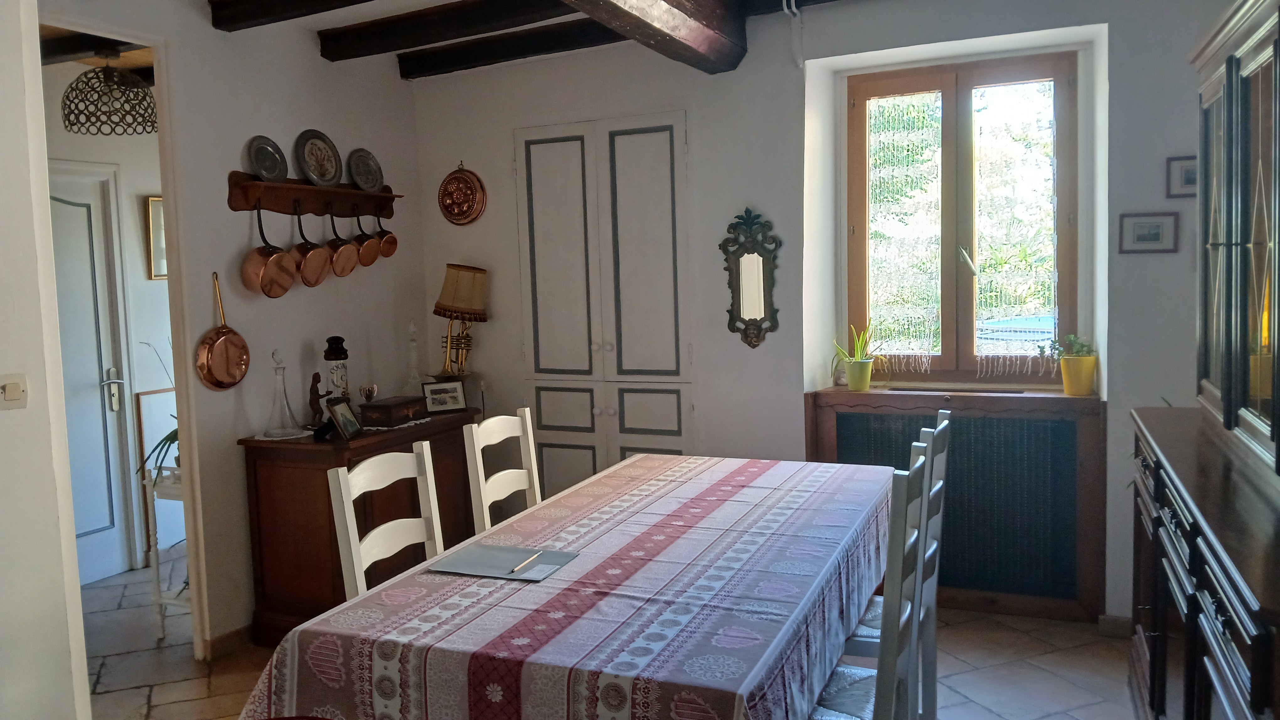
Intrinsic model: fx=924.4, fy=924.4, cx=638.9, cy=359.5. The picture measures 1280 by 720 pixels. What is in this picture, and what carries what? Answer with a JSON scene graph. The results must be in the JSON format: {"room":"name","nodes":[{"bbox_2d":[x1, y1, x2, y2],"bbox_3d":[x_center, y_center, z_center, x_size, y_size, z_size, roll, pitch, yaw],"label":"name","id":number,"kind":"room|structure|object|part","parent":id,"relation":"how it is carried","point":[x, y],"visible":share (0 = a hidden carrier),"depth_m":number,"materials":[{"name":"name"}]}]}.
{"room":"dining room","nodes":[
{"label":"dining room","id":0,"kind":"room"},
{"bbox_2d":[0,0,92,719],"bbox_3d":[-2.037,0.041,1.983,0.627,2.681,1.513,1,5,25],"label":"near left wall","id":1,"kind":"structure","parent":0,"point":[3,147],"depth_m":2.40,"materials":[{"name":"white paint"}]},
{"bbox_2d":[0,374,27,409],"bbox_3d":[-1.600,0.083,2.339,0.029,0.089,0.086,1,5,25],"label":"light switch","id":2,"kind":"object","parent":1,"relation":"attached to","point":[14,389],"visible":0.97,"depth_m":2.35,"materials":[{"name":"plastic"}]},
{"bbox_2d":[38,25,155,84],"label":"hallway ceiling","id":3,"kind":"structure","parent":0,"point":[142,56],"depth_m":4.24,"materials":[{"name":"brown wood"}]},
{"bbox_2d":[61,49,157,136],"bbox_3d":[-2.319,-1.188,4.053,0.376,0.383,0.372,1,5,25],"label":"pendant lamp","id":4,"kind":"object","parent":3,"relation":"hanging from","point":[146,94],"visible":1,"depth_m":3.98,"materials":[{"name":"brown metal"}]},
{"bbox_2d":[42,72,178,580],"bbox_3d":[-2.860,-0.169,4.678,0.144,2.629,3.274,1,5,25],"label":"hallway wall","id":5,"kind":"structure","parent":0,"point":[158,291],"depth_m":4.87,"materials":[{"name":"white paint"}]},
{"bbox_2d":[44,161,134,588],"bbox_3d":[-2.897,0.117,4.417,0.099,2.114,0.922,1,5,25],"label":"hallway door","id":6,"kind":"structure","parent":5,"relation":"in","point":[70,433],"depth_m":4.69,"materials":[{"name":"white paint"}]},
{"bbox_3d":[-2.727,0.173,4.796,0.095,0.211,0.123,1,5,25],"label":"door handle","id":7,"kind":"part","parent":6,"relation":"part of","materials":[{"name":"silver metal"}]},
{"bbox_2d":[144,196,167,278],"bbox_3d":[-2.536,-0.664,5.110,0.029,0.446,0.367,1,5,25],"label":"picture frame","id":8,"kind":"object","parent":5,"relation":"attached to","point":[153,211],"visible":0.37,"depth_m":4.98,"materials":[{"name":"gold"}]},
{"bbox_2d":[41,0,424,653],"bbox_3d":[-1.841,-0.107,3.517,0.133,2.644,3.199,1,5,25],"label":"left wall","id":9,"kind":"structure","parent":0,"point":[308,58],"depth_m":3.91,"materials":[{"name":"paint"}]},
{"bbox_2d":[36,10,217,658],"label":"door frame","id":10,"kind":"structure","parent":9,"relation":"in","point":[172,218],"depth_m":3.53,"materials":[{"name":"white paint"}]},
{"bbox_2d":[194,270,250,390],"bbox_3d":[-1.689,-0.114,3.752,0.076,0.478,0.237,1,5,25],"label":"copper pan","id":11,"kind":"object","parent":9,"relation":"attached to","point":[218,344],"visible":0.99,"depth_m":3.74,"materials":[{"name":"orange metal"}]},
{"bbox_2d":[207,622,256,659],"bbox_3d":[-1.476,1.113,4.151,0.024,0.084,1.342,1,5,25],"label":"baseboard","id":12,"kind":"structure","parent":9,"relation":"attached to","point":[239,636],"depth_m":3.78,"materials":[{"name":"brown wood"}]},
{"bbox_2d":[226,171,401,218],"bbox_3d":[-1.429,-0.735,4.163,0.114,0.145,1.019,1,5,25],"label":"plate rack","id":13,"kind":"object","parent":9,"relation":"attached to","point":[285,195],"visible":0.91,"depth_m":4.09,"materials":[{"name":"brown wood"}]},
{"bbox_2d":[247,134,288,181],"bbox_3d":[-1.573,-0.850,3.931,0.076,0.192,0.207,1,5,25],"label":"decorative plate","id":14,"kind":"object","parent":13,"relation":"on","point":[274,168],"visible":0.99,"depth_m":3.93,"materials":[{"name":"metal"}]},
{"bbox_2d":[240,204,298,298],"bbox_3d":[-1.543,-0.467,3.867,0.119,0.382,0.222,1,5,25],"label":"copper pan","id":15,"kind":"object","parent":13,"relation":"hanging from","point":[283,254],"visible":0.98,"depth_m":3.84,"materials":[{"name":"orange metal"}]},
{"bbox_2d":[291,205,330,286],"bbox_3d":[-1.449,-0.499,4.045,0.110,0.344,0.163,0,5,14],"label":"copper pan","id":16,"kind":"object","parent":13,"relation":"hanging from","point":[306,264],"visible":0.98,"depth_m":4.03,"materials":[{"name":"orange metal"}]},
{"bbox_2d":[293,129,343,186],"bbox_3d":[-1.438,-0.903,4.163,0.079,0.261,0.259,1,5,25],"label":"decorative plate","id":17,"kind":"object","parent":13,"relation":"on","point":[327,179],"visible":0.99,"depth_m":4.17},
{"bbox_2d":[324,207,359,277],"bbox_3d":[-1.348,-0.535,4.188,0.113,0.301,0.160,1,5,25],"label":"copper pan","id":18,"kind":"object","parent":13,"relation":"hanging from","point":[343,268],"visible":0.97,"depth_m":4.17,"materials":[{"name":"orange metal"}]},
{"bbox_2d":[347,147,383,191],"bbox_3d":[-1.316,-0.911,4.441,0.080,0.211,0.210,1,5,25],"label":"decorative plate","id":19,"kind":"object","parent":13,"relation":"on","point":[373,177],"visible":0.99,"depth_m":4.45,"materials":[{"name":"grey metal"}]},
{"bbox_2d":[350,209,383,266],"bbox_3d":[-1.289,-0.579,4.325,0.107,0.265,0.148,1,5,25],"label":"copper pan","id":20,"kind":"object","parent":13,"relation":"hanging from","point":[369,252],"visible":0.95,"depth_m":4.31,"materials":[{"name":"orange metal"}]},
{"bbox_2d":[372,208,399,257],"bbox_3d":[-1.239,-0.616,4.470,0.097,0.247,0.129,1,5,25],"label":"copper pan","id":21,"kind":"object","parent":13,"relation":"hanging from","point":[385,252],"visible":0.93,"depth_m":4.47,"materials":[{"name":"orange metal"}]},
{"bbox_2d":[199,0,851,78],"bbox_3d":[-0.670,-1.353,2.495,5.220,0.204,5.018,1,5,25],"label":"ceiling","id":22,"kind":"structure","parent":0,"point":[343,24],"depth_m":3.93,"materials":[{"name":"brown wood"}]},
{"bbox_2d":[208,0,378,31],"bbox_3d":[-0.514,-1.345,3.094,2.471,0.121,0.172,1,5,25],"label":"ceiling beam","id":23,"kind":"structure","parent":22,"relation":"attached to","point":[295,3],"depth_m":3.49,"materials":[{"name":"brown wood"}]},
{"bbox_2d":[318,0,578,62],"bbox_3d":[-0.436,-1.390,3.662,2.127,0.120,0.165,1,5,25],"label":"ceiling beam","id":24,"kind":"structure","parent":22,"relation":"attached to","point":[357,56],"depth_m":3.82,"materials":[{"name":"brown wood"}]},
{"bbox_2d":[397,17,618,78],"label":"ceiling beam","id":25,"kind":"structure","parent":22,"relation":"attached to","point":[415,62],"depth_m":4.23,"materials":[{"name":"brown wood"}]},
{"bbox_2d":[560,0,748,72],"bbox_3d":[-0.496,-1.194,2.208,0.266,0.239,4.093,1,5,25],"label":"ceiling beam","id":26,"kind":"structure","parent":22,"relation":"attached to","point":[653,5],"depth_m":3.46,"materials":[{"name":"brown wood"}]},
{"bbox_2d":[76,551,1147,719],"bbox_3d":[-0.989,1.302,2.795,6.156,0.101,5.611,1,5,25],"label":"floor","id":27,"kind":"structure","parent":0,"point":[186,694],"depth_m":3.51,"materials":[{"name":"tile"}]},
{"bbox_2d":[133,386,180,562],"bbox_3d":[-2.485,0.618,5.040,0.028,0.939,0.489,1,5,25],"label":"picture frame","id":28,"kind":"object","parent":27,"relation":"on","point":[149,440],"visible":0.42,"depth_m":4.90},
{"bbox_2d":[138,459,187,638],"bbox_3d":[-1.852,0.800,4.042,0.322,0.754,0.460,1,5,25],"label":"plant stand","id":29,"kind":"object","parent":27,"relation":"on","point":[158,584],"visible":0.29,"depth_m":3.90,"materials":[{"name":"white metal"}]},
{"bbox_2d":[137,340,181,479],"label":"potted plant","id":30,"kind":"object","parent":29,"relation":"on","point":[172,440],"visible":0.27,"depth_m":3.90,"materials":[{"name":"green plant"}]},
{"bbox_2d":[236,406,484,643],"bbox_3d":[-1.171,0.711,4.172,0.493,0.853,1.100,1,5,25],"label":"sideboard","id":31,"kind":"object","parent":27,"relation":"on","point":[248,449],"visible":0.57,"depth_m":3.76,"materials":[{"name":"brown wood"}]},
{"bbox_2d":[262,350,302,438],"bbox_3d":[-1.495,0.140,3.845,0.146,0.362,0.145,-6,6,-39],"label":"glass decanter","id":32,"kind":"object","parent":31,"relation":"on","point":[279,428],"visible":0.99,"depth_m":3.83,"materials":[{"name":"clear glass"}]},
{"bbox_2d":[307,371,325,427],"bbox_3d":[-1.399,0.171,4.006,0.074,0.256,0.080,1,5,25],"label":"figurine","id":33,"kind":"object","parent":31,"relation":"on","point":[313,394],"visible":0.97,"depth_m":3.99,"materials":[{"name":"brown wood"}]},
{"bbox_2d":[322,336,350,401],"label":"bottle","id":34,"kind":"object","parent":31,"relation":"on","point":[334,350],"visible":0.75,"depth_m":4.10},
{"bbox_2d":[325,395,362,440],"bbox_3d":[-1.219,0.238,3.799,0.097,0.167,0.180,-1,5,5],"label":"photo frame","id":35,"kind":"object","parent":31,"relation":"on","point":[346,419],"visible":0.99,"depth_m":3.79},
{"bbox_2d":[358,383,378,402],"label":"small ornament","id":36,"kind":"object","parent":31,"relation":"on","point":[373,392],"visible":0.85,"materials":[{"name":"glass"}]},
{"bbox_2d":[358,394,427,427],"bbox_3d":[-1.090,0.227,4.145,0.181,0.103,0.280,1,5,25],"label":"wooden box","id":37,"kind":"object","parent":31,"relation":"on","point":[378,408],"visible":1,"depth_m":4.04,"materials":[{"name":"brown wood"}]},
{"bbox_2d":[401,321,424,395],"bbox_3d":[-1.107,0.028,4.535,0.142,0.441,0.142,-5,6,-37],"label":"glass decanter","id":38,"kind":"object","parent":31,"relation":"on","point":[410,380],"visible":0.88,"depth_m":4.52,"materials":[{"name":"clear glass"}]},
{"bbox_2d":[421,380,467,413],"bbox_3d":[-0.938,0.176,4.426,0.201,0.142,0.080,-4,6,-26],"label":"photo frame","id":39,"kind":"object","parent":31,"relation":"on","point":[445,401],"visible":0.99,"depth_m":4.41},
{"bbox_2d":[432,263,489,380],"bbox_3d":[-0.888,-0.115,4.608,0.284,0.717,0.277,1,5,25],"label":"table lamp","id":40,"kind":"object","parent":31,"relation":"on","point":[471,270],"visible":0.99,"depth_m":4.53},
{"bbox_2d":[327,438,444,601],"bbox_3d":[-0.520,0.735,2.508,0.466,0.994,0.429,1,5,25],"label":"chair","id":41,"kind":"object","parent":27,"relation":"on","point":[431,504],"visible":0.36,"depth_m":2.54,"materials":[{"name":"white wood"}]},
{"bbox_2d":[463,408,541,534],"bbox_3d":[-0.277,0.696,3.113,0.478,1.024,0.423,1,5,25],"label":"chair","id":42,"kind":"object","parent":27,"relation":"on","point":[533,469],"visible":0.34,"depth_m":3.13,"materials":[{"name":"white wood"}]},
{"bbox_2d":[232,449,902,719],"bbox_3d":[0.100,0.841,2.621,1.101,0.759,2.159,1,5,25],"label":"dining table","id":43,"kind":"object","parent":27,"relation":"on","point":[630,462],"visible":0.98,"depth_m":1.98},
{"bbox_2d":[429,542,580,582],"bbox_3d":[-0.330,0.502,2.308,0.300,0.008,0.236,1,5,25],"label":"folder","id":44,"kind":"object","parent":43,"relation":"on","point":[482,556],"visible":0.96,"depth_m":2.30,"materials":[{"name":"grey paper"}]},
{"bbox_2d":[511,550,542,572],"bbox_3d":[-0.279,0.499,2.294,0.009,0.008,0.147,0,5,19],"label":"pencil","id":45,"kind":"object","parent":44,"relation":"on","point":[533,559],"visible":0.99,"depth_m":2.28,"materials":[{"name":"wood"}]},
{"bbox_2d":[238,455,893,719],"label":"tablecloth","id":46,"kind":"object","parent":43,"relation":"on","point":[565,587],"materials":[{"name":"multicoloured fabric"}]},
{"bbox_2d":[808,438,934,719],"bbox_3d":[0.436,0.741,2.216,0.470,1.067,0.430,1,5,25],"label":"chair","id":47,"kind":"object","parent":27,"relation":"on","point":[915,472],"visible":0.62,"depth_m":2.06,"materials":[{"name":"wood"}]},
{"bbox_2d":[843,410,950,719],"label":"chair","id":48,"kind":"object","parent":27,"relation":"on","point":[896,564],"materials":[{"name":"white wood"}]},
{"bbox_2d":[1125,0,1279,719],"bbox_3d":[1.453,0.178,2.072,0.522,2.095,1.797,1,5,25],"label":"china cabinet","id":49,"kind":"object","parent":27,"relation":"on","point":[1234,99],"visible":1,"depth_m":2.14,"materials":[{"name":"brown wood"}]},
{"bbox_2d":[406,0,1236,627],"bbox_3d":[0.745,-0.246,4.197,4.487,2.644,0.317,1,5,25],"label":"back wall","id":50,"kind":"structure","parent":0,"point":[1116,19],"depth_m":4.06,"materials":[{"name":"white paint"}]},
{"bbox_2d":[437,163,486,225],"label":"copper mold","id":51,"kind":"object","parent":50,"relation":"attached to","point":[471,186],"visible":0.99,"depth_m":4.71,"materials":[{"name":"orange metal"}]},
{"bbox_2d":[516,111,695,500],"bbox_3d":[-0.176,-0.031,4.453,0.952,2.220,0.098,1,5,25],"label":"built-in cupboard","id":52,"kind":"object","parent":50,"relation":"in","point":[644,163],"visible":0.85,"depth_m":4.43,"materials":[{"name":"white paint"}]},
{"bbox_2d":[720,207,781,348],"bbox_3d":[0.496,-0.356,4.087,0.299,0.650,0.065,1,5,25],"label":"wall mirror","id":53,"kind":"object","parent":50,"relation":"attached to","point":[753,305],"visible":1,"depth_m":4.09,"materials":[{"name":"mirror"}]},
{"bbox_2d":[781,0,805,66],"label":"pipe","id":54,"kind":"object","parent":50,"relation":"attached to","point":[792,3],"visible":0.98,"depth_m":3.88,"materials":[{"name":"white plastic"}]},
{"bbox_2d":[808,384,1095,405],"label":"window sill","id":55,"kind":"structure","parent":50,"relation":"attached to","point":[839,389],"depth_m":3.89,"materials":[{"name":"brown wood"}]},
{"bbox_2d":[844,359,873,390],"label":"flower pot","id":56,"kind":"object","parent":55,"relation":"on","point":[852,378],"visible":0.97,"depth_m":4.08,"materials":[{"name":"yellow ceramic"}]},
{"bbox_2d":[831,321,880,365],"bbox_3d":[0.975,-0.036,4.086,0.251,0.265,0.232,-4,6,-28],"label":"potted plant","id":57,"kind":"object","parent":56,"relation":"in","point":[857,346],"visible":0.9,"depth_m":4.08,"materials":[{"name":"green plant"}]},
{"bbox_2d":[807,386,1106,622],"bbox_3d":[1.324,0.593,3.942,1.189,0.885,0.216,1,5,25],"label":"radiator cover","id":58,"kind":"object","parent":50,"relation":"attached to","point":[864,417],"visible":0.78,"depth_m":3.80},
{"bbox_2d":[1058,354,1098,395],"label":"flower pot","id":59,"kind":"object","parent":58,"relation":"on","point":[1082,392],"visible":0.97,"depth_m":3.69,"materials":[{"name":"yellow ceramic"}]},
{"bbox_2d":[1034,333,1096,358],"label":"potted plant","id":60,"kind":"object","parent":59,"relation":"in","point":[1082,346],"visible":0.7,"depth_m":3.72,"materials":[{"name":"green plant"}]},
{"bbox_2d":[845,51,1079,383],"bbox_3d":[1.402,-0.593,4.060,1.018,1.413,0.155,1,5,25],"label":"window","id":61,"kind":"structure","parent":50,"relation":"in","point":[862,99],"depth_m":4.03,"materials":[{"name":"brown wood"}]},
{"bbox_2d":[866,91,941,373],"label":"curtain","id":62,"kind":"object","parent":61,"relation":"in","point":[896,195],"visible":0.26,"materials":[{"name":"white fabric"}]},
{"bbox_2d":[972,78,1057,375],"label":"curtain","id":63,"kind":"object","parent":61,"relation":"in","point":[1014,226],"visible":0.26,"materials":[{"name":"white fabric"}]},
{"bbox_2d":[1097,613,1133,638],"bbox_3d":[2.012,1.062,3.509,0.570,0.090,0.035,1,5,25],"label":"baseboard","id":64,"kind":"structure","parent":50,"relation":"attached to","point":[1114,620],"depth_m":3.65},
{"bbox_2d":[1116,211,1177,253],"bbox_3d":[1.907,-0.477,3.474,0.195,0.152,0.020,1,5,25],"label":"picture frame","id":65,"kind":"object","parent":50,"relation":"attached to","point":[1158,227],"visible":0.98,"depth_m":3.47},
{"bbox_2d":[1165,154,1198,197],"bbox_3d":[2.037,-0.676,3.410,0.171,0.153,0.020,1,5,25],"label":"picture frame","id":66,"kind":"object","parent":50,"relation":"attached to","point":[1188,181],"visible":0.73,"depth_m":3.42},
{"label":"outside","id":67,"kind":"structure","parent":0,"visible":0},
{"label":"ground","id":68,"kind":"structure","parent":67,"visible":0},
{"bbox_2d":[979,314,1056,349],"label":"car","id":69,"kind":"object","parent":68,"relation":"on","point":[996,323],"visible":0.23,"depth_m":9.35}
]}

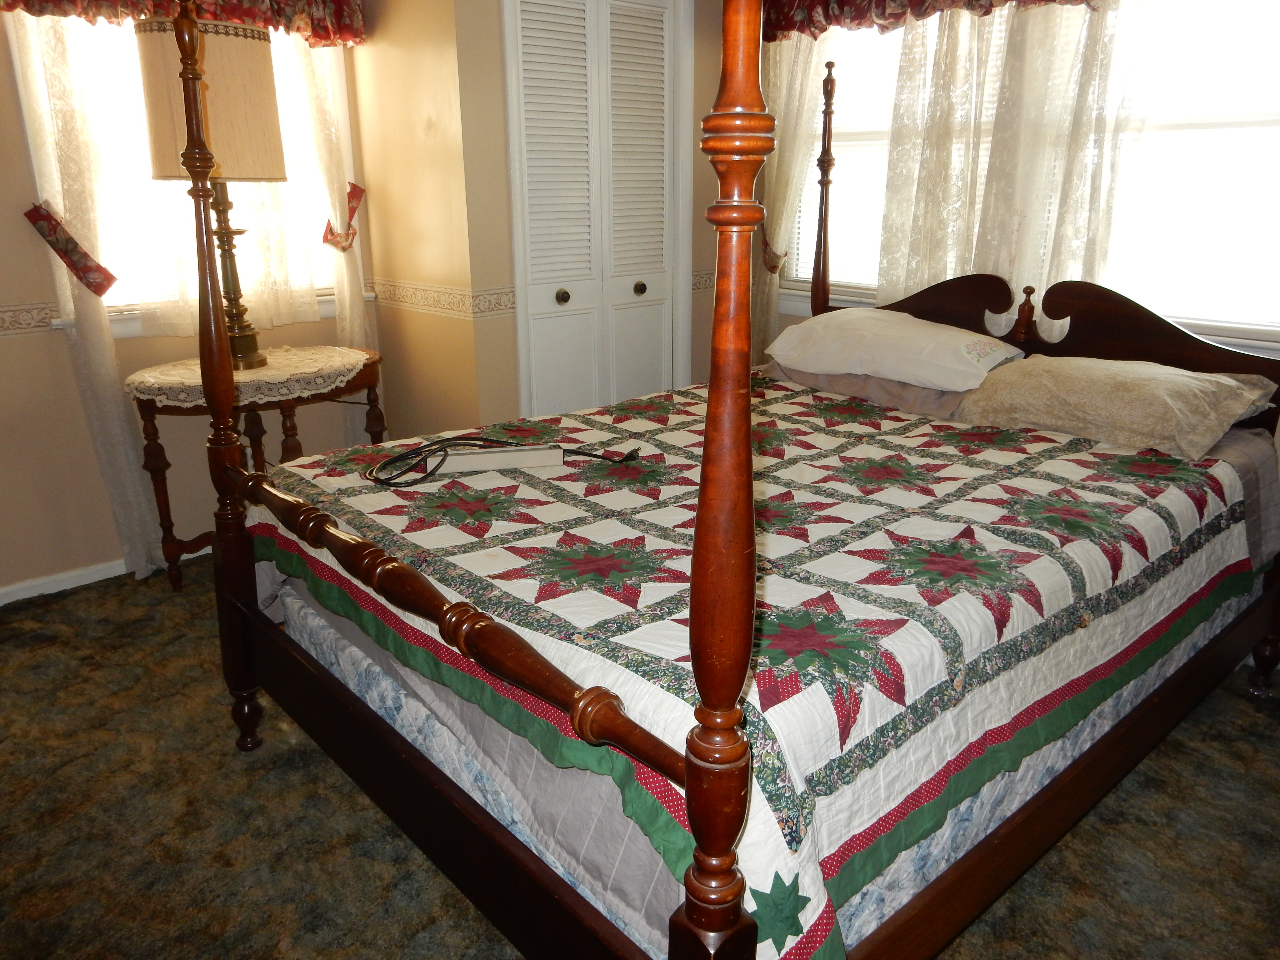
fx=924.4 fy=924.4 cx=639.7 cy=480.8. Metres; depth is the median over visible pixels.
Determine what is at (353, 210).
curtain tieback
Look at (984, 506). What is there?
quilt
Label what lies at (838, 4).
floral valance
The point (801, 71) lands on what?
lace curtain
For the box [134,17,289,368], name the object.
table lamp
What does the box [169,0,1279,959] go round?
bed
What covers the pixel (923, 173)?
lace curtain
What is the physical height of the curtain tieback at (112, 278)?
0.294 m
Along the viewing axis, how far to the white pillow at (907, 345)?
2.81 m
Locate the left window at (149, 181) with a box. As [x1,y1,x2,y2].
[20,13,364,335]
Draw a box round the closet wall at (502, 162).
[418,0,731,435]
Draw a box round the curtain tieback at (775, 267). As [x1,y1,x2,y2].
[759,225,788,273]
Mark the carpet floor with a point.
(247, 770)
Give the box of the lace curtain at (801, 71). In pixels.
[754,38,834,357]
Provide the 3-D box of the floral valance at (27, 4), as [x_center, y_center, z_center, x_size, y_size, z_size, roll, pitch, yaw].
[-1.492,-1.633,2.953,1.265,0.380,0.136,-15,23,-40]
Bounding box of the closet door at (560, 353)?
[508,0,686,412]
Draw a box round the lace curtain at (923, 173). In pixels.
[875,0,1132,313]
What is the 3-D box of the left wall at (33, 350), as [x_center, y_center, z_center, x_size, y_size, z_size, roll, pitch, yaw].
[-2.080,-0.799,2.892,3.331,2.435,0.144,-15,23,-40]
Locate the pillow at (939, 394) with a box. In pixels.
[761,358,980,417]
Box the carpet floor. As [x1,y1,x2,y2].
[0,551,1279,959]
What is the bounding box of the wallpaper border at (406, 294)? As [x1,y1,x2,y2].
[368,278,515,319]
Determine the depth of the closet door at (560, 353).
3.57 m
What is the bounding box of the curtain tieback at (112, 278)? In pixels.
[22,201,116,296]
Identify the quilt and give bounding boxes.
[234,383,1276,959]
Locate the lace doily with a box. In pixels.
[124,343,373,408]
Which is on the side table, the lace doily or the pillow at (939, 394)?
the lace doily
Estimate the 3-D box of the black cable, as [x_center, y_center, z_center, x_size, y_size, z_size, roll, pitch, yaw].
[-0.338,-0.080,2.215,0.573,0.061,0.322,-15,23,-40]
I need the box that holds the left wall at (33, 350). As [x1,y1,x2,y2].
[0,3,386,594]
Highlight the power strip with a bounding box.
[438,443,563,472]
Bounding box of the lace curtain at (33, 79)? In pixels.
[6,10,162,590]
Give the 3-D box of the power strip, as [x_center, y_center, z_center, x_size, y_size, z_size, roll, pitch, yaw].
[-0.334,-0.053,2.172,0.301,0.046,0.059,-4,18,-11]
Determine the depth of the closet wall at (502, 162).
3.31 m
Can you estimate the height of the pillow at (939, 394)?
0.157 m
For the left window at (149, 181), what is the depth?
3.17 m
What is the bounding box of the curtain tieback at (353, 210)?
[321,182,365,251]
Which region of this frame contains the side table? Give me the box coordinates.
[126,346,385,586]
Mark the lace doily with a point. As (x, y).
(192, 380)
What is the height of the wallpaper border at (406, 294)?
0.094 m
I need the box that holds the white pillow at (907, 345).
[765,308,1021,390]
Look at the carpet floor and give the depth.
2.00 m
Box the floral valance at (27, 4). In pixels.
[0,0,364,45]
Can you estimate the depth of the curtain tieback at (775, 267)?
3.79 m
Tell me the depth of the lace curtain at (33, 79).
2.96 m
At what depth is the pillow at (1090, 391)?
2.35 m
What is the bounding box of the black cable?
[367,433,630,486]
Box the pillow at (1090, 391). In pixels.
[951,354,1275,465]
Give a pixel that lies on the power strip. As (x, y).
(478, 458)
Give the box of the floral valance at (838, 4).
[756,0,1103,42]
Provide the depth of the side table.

## [Task details]
Emit only the final stretch of the records: the line containing "Look at the carpet floor and give the depth." through the end, each line exactly as it stands.

## [Exercise answer]
Look at the carpet floor and give the depth.
2.00 m
Box the floral valance at (27, 4). In pixels.
[0,0,364,45]
Can you estimate the depth of the curtain tieback at (775, 267)?
3.79 m
Tell me the depth of the lace curtain at (33, 79).
2.96 m
At what depth is the pillow at (1090, 391)?
2.35 m
What is the bounding box of the black cable?
[367,433,630,486]
Box the pillow at (1090, 391). In pixels.
[951,354,1275,465]
Give a pixel that lies on the power strip. As (x, y).
(478, 458)
Give the box of the floral valance at (838, 4).
[756,0,1103,42]
Provide the depth of the side table.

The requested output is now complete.